One point that should stick out is the contradiction between that question and Barnaby’s account of the border action itself. After all, according to Barnaby this was indeed a Gandhian event. Remember those ‘unarmed people walk[ing] towards soldiers’? Or alternatively (we’re not sure which) who merely ‘stood near a border’? If either of these versions is true, the leaders of Hamas must indeed be Gandhis – albeit ones who stayed safely in the rear while the more photogenic victims bore the brunt. Yet in posing the question Barnaby is tacitly admitting that this is not so. That in fact the ‘Palestinian cause’ has always been characterised by a significant degree of violence, including against civilians, including against children. And if that is the case, why should this action have been any different? And how could the Israelis, or any government, allow the breach of its borders and the slaughter that would inevitably have followed?

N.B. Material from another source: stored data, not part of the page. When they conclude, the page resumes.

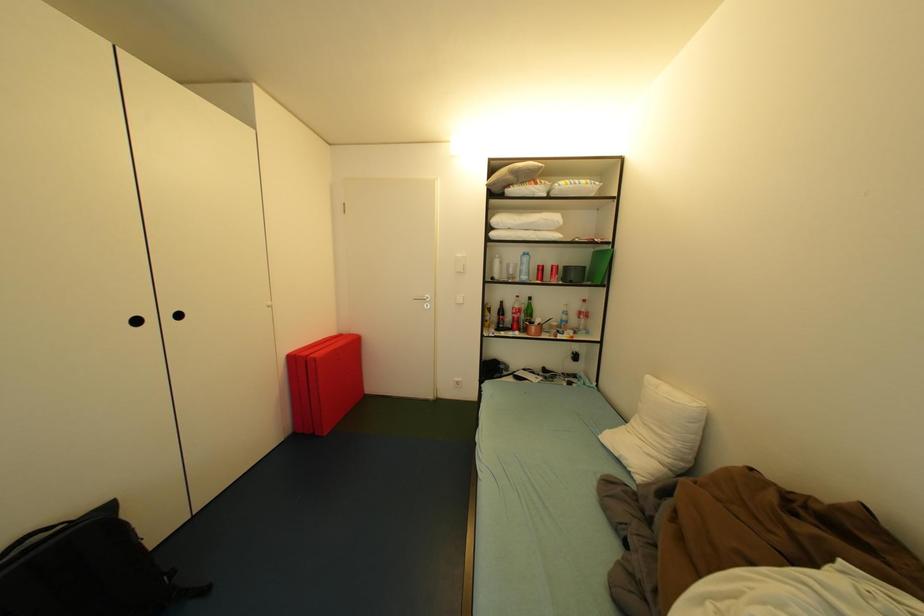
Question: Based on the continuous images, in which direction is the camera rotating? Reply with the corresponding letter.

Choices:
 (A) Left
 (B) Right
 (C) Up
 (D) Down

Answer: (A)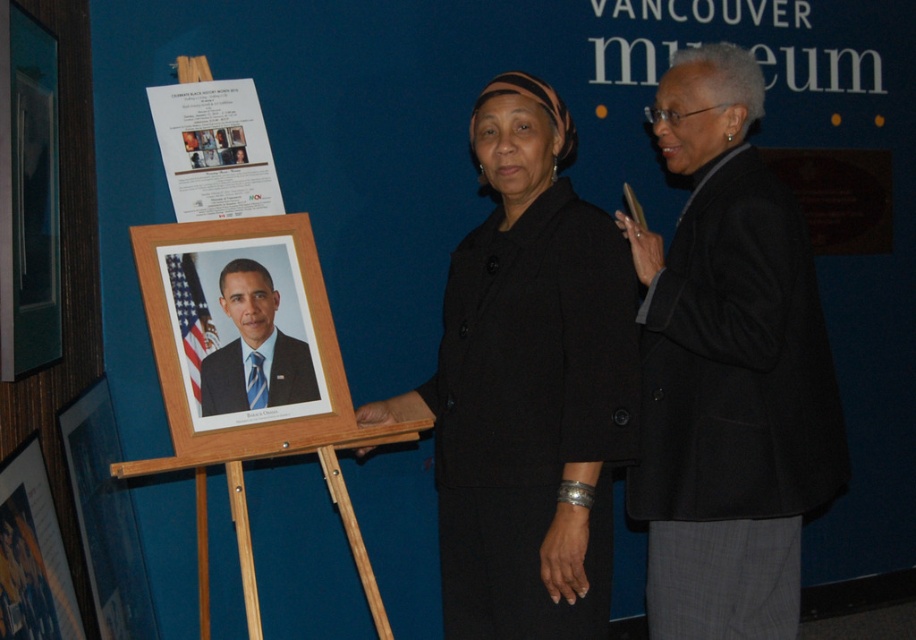
Question: Among these objects, which one is nearest to the camera?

In fact, there is a simple reason why there is no Palestinian Gandhi – because you can only use Gandhian tactics in pursuit of Gandhian ends. (Sadly, of course, not always then). But the ends of the Palestinian leadership, Hamas but also the PLO, are anything but Gandhian. They are not about fighting imperialism or colonialism. They instead involve the violent displacement (or worse) of another people from the only home they have – that of the Jews from Israel. This is the nub of the problem, and one which not all of Barnaby’s rhetoric can disguise.
He does of course attempt to disguise it. Hence his bizarre claim that ‘ostensibly radical Palestinians… want the dissolution of a regime predicated on ethnic difference and its replacement by a state that guarantees equal rights before the law irrespective of ethnic origin.’ Really? Has Barnaby actually read the Hamas charter? Or the Palestinian Authority law making it a capital offence to sell land to Jews? Or the school texts which encourage the slaughter of the Jews? Or heard about the flight of Christians from Palestinian-controlled areas? Which is the regime actually ‘predicated on ethnic difference’?

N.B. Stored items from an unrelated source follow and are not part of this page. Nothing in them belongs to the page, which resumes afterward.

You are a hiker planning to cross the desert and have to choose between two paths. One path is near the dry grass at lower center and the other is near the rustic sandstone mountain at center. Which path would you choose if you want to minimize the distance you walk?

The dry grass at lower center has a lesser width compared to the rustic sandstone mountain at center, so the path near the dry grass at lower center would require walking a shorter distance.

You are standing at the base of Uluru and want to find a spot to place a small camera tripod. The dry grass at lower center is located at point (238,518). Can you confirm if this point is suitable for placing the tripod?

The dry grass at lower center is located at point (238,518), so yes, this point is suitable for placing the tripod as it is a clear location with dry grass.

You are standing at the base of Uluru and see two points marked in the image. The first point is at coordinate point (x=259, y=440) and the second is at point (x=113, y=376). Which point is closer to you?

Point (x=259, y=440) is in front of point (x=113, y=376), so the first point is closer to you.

Nor, of course, does he appear to have read the stories of actual Israelis – not least those (approaching a million) who were ethnically cleansed from Arab and Muslim countries and who have made their new homes in Israel. Because that would challenge the morality tale of absolute evil on one side and saintly victimhood on the other which Barnaby paints.

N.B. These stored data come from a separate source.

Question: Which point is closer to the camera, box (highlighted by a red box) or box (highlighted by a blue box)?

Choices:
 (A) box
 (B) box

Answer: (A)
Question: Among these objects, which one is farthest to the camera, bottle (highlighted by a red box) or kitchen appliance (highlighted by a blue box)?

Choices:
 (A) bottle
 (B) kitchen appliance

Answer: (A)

Because make no mistake, this is a dehumanising narrative. Old-fashioned Marxism, to which he briefly alludes, painted the proletariat as the repository of all that was good, noble, and progressive. By contrast, classes deemed reactionary were consigned to the rubbish bin of history. In today’s anti-imperialist leftism, it is peoples, races and genders which are branded as on the ‘right’ or ‘wrong’ side of history, and the latter cheerfully consigned to the flames. In this tale, the Jews – sorry `Zionists` – are on the wrong side and therefore do not have the right to be considered a people.
So the actual living, breathing country known as Israel is reduced to a historical type. It is a Sparta, no less – a term redolent of regimented militarism and the absence of individual thought and creativity. To those of us who know the real Israel – in all its chaotic, creative, argumentative, maddening and inspiring complexity – this is of course a travesty and a lie. But it is a necessary lie. Because how else except by painting Israel and its people as this faceless mass of cold-hearted killers can you justify supporting, and rhetorically whitewashing, the clerical fascists and would-be genocidaires of Hamas, Islamic Jihad and the al Aqsa Martyrs’ Brigade?
There are many questions raised by this article, but they are not the ones which Barnaby himself poses. Such as what strange quirk of our culture leads a privileged young Jewish man to turn himself into an apologist for fundamentalist Jew-haters? And what is it about the appeal of totalitarian ideologies that exerts such fascination on those born with all the blessings of a free society but none of the sense of how fragile such a society may turn out to be?